Pierre angulaire du rap new-yorkais, ce disque paru dans les frimas de novembre 1993 devint le pendant et le rival du gangsta-rap west coast, plus funky, alors porté par Dre, Tupac ou Snoop Doggy Dogg. Plus âpre, le son élaboré par RZA, architecte en chef du gang, marie la férocité de beats lourds à la finesse de samples soul (Otis Redding, Wilson Pickett…), le tout traversé d’extraits de films de kung-fu. Method Man, Ghostface Killah et Raekwon y imposent des flows féroces tandis que le débit erratique du regretté Ol’Dirty Bastard, jamais dans le temps, toujours dans le ton, confère à ce premier essai une personnalité unique.

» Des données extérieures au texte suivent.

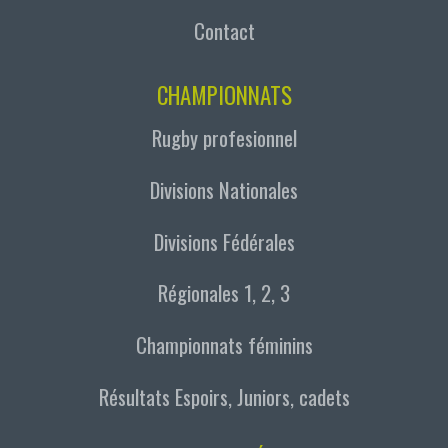
Contact
CHAMPIONNATS
Rugby profesionnel
Divisions Nationales
Divisions Fédérales
Régionales 1, 2, 3
Championnats féminins
Résultats Espoirs, Juniors, cadets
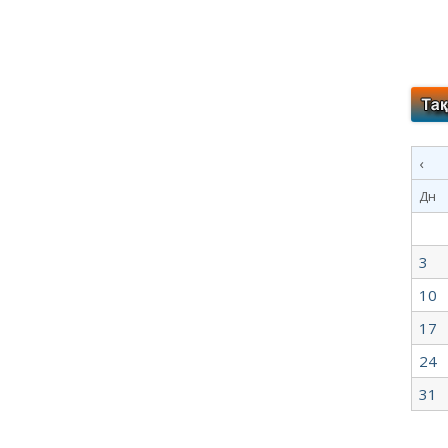
‹
Дн
3
10
17
24
31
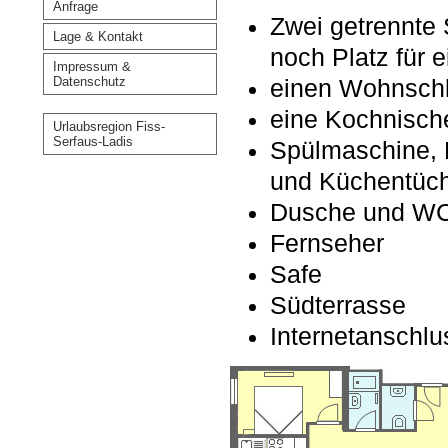
Anfrage
Zwei getrennte 
Lage & Kontakt
noch Platz für e
Impressum &
Datenschutz
einen Wohnsch
eine Kochnisch
Urlaubsregion Fiss-
Serfaus-Ladis
Spülmaschine, 
und Küchentüc
Dusche und WC 
Fernseher
Safe
Südterrasse
Internetanschl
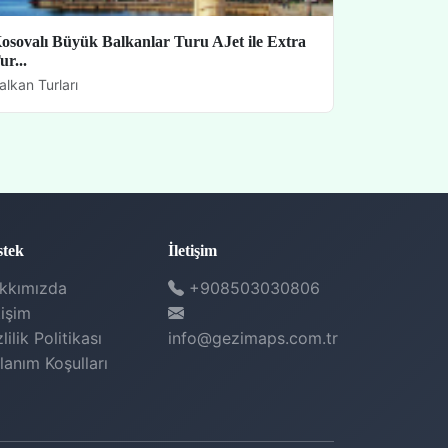
osovalı Büyük Balkanlar Turu AJet ile Extra
ur...
alkan Turları
stek
İletişim
kkımızda
+908503030806
tişim
Ara
+908503030806
lilik Politikası
info@gezimaps.com.tr
lanım Koşulları
WhatsApp
Hemen yaz
E-posta
info@gezimaps.com.tr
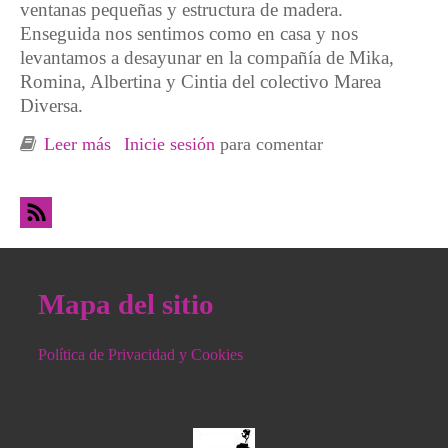
ventanas pequeñas y estructura de madera.
Enseguida nos sentimos como en casa y nos
levantamos a desayunar en la compañía de Mika,
Romina, Albertina y Cintia del colectivo Marea
Diversa.
Leer más
sobre La violencia heteropatriarcal y estatal,
Inicie sesión
para comentar
una indigna constante
Mapa del sitio
Política de Privacidad y Cookies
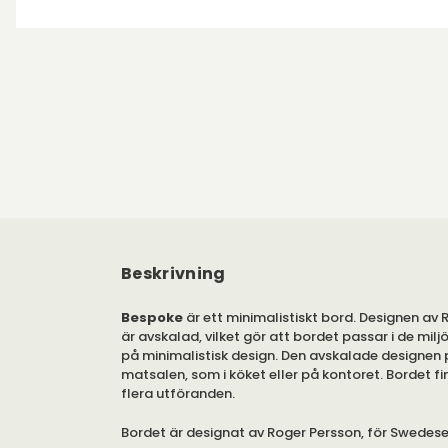
Beskrivning
Bespoke
är ett minimalistiskt bord. Designen av
är avskalad, vilket gör att bordet passar i de mil
på minimalistisk design. Den avskalade designen p
matsalen, som i köket eller på kontoret. Bordet fin
flera utföranden.
Bordet är designat av Roger Persson, för Swedes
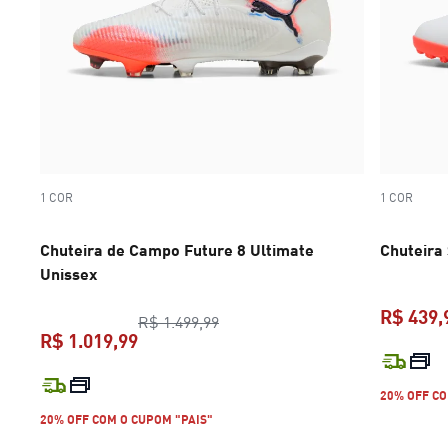
1 COR
1 COR
Chuteira de Campo Future 8 Ultimate
Chuteira
Unissex
R$ 439,
preço original R$ 1.499,99
R$ 1.499,99
R$ 1.019,99
preço atual R$ 1.019,99
20% OFF CO
20% OFF COM O CUPOM "PAIS"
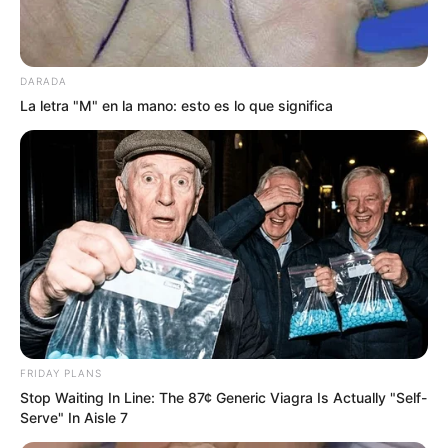
FAMOSOS
¿Qué le cantó Nodal a su
suegro Pepe Aguilar en su
fiesta de cumpleaños?
Agosto 08, 2026
Alejandro Flores
SERIES Y CINE
Luto en “Survivor": Igual que
en La Casa de los Famosos,
muere papá de una
concursante y ella decide
quedarse
Agosto 08, 2026
Alejandro Flores
FAMOSOS
¡Besos entre todos! Ese Pérez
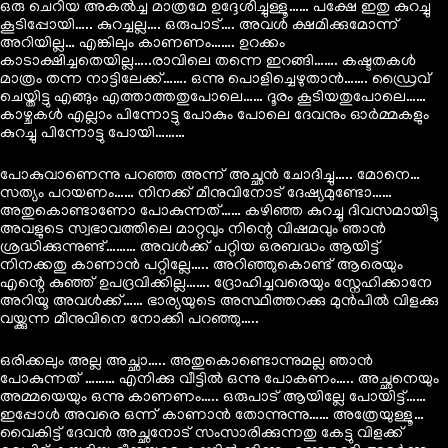
ഒരു ചെറിയ അകൽച്ച മാത്രമേ ഉദ്ദേശിച്ചുള്ളൂ…… പക്ഷേ ഇതു കുറച്ചു
കൂടിപ്പോയി….. കുറച്ചല്ല…. ഒരുപാട്…. അവൾ ക്ഷമിക്കുമോന്ന്
അറിയില്ല… എങ്കിലും കാണണം……. ഉറക്കം
കാടാക്ഷിച്ചതെയില്ല…..രാവിലെ തന്നെ ഇറങ്ങി……. കഷ്ടതകൾ
മാത്രം തന്ന നാട്ടിലേക്ക്……. ഒന്നു പൊളിച്ചെഴുതാൻ……. ഡ്രൈവ്
ചെയ്തിട്ടു എങ്ങും എത്താത്തതുപോലെ…… ദൂരം കൂടിയതുപോലെ……
കാഴ്ചകൾ എല്ലാം പിന്നോട്ടു പോകും പോലെ ദേവനും ഓർമ്മകളും
കുറച്ചു പിന്നോട്ടു പോയി………
പോകുവാണെന്നു പറഞ്ഞ അന്ന് അച്ഛൻ ചോദിച്ചു….. മോനെ…
സത്യം പറയണം…… നിനക്ക് മീനുവിനോട് ദേഷ്യമുണ്ടോ……
അതുകൊണ്ടാണോ പോകുന്നത്…… കഴിഞ്ഞ കുറച്ചു ദിവസമായിട്ടു
അവളുടെ സ്വഭാവത്തിലെ മാറ്റവും നിന്റെ വിഷമവും ഞാൻ
ശ്രദ്ധിക്കുന്നുണ്ട്……… അവൾക്ക് പറ്റിയ ഒരബദ്ധം ആയിട്ട്
നിനക്കതു കാണാൻ പറ്റില്ലേ….. അറിഞ്ഞുകൊണ്ട് ആരെയും
എന്റെ കുഞ്ഞ് ഉപദ്രവിക്കില്ല……. ദ്രോഹിച്ചവരെയും സ്നേഹിക്കാനേ
അറിയൂ അവൾക്ക്…… ഭാര്യയുടെ അസ്ഥിത്തറക്കു മുൻപിൽ വിളക്കു
വയ്ക്കുന്ന മീനുവിനെ നോക്കി പറഞ്ഞു…..
ഒരിക്കലും അല്ല അച്ഛാ….. അതുകൊണ്ടൊന്നുമല്ല ഞാൻ
പോകുന്നത് ……… എനിക്കു വീട്ടിൽ ഒന്നു പോകണം….. അച്ഛനെയും
അമ്മയെയും ഒന്നു കാണണം….. ഒരുപാട് ആയില്ലേ പോയിട്ട്……
ഇപ്പോൾ അവരെ ഒന്ന് കാണാൻ തോന്നുന്നു…… അത്രേയുള്ളൂ…
വൈകിട്ട് ദേവൻ അച്ഛനോട് സംസാരിക്കുന്നതു കേട്ടു വിളക്ക്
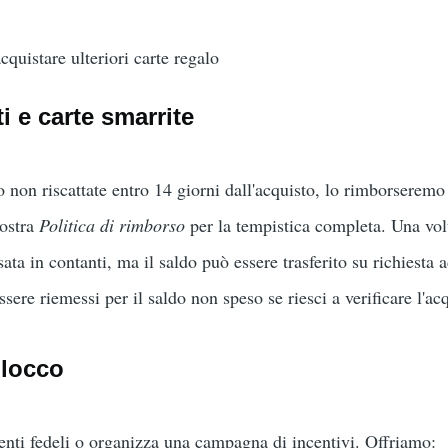
cquistare ulteriori carte regalo
i e carte smarrite
o non riscattate entro 14 giorni dall'acquisto, lo rimborseremo
nostra
Politica di rimborso
per la tempistica completa. Una volt
ta in contanti, ma il saldo può essere trasferito su richiesta a
ssere riemessi per il saldo non speso se riesci a verificare l'ac
blocco
ienti fedeli o organizza una campagna di incentivi. Offriamo:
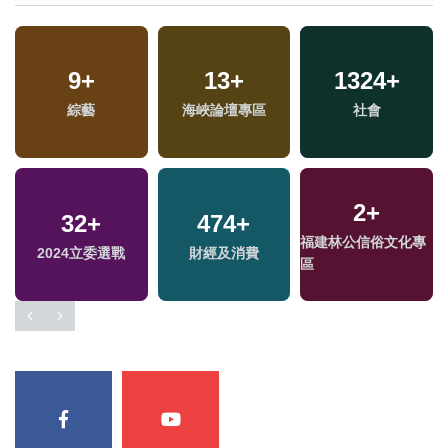
335
9
+
+
13
66
+
+
1324
14
+
+
綜藝
熱門
海峽論壇專區
兩岸
2024總統大選
社會
2
+
1044
32
+
+
474
16
+
+
641
+
福建林公信俗文化專
2024立委選戰
政治
財經及消費
評論
文教
區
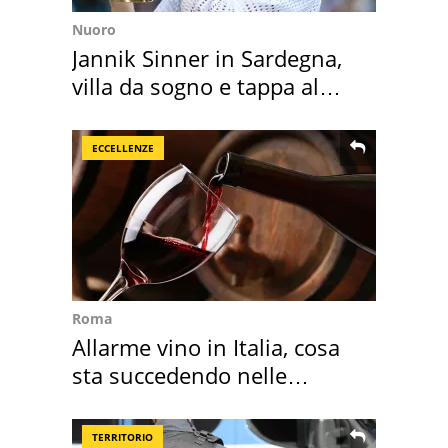
Nuoro
Jannik Sinner in Sardegna,
villa da sogno e tappa al
discount
ECCELLENZE
Roma
Allarme vino in Italia, cosa
sta succedendo nelle
nostre cantine
TERRITORIO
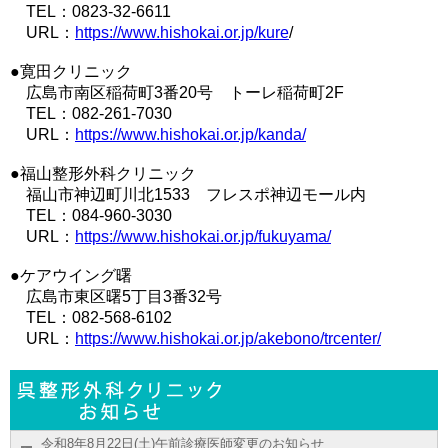
TEL：0823-32-6611
URL：
https://www.hishokai.or.jp/kure
/
●寛田クリニック
広島市南区稲荷町3番20号 トーレ稲荷町2F
TEL：082-261-7030
URL：
https://www.hishokai.or.jp/kanda/
●福山整形外科クリニック
福山市神辺町川北1533 フレスポ神辺モール内
TEL：084-960-3030
URL：
https://www.hishokai.or.jp/fukuyama/
●ケアウイング曙
広島市東区曙5丁目3番32号
TEL：082-568-6102
URL：
https://www.hishokai.or.jp/akebono/trcenter/
令和8年8月22日(土)午前診療医師変更のお知らせ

À l’époque, d’autres auraient pu remporter la timbale : Mobb Deep, Gang Starr ou Naughty By Nature obtinrent le respect. Mais c’est le Wu qui marqua les esprits : un logo qui claque, un collectif soudé et une symbiose avec l’époque… Public Enemy essoufflé, NY se cherchait de nouveaux héros et ce son dur et soyeux est arrivé à point nommé. Désormais “installés”, les survivants du Dojo vivent sur leur légende, entre documentaire et biopic. Espérons que ce relatif embourgeoisement ne se voit pas trop sur scène. Car, il faut bien l’admettre, le Wu fut souvent plus redoutable en studio que sur le tatami.